CSF may reflect the clinically relevant inflammatory processes
best due to its proximity to the lesions within the CNS. CSF is
commonly taken by lumbar puncture. Due to the flow pattern and the
fact that intraparenchymal extracellular space not necessarily
communicates with the free CSF space, the CSF may be similar but
not identical to the CSF where the inflammatory plaques occur. One
also has to be aware that CSF composition changes occur diurnally.

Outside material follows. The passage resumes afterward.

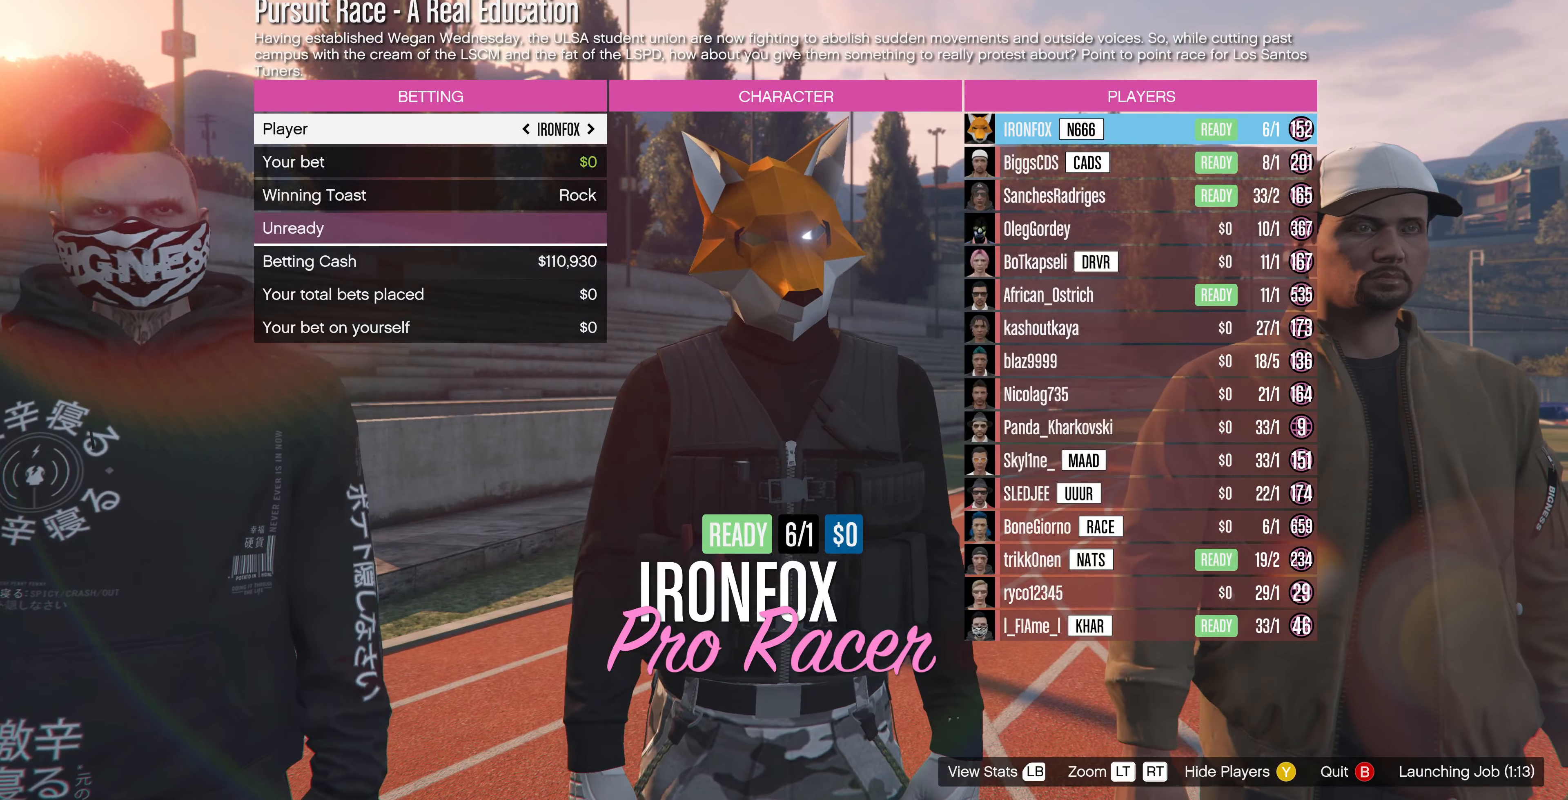
{"buttons": [], "left_stick": "center", "right_stick": "center", "events": [[400, "DPAD_RIGHT", "down"], [500, "DPAD_RIGHT", "up"]]}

Therefore, a standardized time of collection should be considered.
CSF collection is a rather invasive procedure, and sampling should
be limited to a minimum number of time points. Currently cell
populations and soluble protein, peptide or antibody markers are
measuredall of them being associated with disease activity and
manifestation [29].
Blood samples are easy to collect and were most commonly used.
Blood samples can be subdivided into whole blood samples,
peripheral blood mononuclear cells (PBMC), individual cell types,
plasma, or serum samples. Biomarkers related to MS relevant
processes had been identified in all of these types of blood
samples, but the majority of studies focus on soluble serum markers
or markers within PBMC samples. Serum markers are not exclusively
unique to this sample type. Serum contains also some markers that
originally derive from the CNS or endothelium [29].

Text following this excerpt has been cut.